**** RECORDS

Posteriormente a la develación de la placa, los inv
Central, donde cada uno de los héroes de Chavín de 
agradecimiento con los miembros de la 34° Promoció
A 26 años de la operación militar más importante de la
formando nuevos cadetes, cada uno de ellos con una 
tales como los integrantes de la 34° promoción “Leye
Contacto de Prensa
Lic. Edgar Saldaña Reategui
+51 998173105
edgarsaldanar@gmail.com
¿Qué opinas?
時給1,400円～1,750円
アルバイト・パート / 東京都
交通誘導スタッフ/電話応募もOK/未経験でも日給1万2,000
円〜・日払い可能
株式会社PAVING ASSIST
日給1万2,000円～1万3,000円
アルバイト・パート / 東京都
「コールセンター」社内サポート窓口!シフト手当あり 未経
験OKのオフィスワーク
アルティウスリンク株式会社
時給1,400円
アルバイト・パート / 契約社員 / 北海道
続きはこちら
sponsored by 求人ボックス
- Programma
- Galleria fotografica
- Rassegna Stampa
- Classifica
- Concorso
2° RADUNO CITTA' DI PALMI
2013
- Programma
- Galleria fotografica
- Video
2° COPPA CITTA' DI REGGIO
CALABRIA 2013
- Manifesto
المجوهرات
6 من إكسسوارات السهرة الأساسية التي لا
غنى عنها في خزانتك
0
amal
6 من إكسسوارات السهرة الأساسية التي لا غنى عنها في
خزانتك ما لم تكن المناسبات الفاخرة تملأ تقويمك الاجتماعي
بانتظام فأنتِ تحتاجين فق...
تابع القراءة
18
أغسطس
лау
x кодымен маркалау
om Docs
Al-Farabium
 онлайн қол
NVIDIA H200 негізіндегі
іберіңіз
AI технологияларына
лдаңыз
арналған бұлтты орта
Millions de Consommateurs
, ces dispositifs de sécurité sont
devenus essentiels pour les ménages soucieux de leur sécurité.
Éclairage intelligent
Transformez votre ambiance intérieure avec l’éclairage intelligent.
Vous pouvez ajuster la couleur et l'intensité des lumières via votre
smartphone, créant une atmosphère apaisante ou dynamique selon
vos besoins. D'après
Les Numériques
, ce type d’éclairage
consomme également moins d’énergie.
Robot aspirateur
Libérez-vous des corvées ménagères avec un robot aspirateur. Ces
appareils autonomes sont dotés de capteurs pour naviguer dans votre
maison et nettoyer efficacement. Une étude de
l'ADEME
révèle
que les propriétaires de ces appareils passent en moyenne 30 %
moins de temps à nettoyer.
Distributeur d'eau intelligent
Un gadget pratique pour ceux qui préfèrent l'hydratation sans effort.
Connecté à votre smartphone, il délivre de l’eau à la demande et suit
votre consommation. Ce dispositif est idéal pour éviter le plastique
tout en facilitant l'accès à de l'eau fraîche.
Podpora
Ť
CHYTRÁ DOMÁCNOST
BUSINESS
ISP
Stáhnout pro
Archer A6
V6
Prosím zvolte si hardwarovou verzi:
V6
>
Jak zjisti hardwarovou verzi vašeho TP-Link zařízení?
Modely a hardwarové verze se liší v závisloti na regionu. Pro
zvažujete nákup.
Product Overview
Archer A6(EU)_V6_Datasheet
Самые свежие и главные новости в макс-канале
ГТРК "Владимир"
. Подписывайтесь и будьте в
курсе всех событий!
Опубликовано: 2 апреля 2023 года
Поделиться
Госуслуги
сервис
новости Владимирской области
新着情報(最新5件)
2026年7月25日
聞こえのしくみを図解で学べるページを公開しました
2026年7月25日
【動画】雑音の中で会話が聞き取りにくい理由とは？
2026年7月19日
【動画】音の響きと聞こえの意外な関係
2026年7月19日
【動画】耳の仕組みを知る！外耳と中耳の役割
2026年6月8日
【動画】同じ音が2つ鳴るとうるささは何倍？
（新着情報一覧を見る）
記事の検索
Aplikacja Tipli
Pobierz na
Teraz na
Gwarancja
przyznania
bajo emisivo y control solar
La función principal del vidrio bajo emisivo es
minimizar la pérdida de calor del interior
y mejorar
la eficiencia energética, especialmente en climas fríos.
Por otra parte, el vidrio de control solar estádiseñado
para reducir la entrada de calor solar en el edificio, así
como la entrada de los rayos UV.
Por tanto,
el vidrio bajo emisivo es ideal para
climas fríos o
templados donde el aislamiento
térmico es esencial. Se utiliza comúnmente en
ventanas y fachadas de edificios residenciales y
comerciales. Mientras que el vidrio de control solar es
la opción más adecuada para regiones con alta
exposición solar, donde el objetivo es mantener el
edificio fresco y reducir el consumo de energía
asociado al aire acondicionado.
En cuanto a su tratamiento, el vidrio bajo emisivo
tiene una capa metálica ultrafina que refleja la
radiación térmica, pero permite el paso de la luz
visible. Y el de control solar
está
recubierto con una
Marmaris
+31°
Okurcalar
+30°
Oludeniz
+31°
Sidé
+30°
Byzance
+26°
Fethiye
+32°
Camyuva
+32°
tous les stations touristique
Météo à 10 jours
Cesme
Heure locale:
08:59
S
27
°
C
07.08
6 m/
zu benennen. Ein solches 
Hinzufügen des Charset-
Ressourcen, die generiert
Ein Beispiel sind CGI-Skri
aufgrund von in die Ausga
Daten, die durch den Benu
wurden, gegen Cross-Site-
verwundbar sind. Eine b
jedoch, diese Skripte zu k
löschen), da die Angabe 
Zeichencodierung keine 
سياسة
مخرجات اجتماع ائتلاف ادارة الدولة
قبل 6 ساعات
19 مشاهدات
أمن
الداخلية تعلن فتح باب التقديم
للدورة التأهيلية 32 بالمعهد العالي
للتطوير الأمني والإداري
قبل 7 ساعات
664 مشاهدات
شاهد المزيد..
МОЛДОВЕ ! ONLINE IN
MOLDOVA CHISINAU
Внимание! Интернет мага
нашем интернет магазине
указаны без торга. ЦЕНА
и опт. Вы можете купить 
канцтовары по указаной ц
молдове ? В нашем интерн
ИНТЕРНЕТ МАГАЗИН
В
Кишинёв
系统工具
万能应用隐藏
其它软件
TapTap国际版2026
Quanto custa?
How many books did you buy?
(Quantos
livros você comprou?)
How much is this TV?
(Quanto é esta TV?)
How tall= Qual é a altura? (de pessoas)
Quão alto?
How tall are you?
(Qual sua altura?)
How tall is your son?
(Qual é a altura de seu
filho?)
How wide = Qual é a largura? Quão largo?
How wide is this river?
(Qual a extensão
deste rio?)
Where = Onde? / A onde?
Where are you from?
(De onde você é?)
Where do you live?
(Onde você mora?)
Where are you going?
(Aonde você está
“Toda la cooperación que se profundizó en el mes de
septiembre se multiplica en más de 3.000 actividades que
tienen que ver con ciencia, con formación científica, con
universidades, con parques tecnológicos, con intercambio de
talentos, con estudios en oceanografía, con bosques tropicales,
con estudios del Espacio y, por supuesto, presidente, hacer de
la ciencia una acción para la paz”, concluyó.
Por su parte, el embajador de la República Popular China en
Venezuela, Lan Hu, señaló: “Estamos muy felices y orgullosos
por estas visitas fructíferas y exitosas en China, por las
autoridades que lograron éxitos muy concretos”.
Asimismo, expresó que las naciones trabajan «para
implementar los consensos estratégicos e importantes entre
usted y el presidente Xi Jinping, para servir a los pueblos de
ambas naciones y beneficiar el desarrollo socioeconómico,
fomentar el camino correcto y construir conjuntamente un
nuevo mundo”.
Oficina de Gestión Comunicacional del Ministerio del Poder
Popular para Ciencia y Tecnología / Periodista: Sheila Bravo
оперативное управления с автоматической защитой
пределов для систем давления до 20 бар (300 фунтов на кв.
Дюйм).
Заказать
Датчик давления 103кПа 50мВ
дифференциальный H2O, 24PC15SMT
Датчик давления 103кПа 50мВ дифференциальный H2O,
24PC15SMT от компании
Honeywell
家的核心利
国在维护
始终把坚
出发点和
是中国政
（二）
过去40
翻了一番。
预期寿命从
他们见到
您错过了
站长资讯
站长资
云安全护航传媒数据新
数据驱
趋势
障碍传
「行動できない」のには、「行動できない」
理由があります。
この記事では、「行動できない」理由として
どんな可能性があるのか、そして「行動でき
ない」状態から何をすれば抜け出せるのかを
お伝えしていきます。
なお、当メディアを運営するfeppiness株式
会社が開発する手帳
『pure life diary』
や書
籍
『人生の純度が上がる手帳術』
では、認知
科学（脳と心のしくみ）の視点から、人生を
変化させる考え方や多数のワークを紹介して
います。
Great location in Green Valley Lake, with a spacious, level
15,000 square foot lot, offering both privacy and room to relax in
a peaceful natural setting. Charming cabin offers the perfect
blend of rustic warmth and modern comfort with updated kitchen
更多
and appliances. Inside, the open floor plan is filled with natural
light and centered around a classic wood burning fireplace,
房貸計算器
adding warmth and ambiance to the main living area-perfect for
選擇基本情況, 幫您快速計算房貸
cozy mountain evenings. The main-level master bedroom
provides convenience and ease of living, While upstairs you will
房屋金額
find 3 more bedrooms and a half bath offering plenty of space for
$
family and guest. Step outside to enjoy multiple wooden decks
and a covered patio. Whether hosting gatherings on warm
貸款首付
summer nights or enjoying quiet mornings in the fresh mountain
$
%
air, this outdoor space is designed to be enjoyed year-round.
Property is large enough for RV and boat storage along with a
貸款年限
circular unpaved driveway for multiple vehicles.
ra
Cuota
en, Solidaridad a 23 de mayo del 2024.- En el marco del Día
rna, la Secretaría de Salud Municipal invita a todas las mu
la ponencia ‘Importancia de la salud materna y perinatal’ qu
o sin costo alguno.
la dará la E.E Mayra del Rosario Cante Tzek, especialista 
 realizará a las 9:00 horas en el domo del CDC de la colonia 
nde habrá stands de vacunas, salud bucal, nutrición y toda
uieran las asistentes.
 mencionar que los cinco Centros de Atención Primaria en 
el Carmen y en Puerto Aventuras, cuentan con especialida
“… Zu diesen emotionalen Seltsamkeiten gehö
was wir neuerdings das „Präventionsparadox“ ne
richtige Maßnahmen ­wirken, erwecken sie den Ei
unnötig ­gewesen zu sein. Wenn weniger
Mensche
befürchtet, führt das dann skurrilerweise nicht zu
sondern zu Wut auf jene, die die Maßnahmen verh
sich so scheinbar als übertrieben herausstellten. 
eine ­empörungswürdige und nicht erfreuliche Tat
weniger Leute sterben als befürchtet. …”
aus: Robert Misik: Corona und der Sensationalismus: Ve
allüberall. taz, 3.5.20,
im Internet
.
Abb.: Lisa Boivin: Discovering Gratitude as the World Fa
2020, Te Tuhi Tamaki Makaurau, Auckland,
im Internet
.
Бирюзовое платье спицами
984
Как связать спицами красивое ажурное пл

********

_ACTION ITEM_. Take the stretch of lines above from the one containing "(Qual é a altura de seu" through the one containing "usted y el presidente" and repeat it exactly, adding no other line.

_EXERCISE ANSWER_.
(Qual é a altura de seu
filho?)
How wide = Qual é a largura? Quão largo?
How wide is this river?
(Qual a extensão
deste rio?)
Where = Onde? / A onde?
Where are you from?
(De onde você é?)
Where do you live?
(Onde você mora?)
Where are you going?
(Aonde você está
“Toda la cooperación que se profundizó en el mes de
septiembre se multiplica en más de 3.000 actividades que
tienen que ver con ciencia, con formación científica, con
universidades, con parques tecnológicos, con intercambio de
talentos, con estudios en oceanografía, con bosques tropicales,
con estudios del Espacio y, por supuesto, presidente, hacer de
la ciencia una acción para la paz”, concluyó.
Por su parte, el embajador de la República Popular China en
Venezuela, Lan Hu, señaló: “Estamos muy felices y orgullosos
por estas visitas fructíferas y exitosas en China, por las
autoridades que lograron éxitos muy concretos”.
Asimismo, expresó que las naciones trabajan «para
implementar los consensos estratégicos e importantes entre
usted y el presidente Xi Jinping, para servir a los pueblos de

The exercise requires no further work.